Постепенно становится взгляд изменника медленней и блудливей.
Сократи (и без того скудную) речь до пределов дыхания полевой
мыши, навзничь лежащей в заиндевелой дачной крапиве,
и подбей итоги, поскуливая, и вышли (только не имейлом, но авиа-
почтой, в длинном конверте с полосатым бордюром, надписанном от руки)

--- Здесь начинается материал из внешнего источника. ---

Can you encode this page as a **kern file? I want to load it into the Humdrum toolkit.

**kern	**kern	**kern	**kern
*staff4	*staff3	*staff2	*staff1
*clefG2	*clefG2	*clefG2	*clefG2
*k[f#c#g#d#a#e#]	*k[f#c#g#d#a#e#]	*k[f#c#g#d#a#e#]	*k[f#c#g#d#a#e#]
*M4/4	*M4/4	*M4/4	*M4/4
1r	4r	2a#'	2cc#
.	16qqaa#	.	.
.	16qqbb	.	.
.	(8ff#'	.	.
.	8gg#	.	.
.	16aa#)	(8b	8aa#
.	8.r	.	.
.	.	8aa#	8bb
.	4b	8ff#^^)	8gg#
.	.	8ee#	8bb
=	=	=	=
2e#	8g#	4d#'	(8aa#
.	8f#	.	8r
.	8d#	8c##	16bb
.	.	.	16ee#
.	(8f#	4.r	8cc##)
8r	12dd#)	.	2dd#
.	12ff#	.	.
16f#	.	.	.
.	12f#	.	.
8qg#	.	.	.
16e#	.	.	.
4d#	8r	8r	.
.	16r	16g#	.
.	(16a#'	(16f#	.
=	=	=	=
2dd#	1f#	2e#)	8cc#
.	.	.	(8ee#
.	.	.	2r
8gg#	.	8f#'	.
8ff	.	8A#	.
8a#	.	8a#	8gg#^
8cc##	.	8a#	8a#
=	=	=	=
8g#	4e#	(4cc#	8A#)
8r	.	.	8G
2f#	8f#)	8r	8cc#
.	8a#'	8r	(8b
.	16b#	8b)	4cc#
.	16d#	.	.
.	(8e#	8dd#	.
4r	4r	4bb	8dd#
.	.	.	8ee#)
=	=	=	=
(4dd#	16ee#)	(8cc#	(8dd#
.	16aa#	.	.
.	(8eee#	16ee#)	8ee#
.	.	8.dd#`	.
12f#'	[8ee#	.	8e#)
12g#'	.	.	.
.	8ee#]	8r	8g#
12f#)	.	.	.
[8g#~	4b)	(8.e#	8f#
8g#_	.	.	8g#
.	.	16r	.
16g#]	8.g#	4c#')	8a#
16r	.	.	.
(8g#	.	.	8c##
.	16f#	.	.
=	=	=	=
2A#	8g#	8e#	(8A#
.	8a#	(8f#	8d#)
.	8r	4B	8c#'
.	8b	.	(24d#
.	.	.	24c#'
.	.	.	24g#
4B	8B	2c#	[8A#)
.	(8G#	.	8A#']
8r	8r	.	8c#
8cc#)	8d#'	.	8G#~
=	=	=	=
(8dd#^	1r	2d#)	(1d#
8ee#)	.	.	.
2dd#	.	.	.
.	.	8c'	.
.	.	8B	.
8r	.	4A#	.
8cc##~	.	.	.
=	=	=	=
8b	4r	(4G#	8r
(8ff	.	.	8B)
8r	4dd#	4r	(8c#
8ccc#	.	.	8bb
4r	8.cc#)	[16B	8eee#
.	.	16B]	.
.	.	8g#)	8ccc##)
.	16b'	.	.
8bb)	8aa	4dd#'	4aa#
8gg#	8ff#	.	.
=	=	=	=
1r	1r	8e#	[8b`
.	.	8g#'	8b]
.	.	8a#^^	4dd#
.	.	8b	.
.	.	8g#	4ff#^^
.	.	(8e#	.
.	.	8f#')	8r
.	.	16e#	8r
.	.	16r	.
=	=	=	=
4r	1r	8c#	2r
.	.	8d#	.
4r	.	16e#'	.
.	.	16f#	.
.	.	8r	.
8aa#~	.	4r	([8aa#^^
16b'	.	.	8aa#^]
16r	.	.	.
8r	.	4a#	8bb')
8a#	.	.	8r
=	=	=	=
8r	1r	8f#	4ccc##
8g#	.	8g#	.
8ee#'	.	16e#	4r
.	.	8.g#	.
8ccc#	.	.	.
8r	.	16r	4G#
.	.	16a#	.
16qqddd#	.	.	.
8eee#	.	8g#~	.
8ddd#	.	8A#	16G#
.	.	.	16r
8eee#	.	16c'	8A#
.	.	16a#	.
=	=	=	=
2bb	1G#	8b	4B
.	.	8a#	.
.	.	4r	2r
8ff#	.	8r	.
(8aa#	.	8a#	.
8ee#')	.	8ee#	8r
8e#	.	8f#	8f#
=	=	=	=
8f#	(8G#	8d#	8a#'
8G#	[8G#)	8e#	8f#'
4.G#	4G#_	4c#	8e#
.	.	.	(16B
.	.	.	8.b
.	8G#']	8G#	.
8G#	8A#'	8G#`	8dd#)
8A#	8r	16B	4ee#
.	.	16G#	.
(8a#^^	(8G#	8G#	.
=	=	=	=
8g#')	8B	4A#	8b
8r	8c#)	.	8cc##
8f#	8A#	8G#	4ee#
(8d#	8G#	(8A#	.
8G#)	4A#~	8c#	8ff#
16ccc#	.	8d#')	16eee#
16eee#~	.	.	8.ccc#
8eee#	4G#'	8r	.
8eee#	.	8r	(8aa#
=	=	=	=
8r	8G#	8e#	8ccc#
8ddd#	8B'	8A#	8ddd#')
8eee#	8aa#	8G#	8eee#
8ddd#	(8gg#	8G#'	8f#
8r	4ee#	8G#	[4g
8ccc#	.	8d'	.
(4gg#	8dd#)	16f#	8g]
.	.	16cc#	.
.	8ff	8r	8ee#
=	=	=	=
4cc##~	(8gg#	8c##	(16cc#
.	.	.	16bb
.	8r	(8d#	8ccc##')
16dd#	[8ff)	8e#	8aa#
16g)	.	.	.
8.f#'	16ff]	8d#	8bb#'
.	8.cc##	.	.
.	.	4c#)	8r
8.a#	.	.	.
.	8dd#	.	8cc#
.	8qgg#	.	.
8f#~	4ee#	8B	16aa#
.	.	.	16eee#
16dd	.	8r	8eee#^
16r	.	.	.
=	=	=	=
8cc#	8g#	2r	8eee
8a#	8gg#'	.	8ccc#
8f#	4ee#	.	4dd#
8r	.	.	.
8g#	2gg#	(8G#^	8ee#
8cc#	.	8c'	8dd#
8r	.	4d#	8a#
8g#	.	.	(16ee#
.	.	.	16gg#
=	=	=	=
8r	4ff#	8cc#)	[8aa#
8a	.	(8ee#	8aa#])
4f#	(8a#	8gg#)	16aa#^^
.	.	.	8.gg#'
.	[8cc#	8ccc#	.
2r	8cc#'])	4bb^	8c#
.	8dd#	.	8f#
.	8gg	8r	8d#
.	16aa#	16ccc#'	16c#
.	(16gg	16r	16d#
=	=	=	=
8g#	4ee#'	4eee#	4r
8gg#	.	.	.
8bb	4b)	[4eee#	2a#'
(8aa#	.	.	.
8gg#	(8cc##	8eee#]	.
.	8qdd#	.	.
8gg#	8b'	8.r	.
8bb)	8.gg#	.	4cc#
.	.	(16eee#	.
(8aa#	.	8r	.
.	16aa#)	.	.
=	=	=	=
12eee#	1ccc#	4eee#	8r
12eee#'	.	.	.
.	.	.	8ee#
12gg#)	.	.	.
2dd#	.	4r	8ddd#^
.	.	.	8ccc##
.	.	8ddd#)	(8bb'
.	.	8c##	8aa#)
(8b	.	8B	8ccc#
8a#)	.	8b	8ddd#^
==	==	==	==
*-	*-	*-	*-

безнадёжно просроченный налог всевышнему, равный, как в Скандинавии,
ста процентам прибыли, и подумай, сколь необязательны и легки
эти январские облака, честно несущие в девственном чреве
жаркий снежок забвения, утоленья похмельной жажды, мягкого сна
от полудня и до полуночи, а после – отправь весточку Еве
(впрочем, лучше – Лилит или Юдифи), попросив об ответе на
адрес сырой лужайки, бедного словаря, творительного
падежа – выложи душу, только не в рифму, и уж тем более не
говорком забытых Богом степных городков, где твёрдая тень его
давно уже не показывалась – ни в церкви, ни на вокзале, ни во сне
местной юродивой. И не оправдывайся, принося лживую клятву перед кормилом
Одиссея – не тебя одного с повязкою на глазах в родниковую ночь увели
где, пузырясь, ещёпульсирует время по утомлённым могилам
спёкшейся и непрозрачной, немилостивой земли.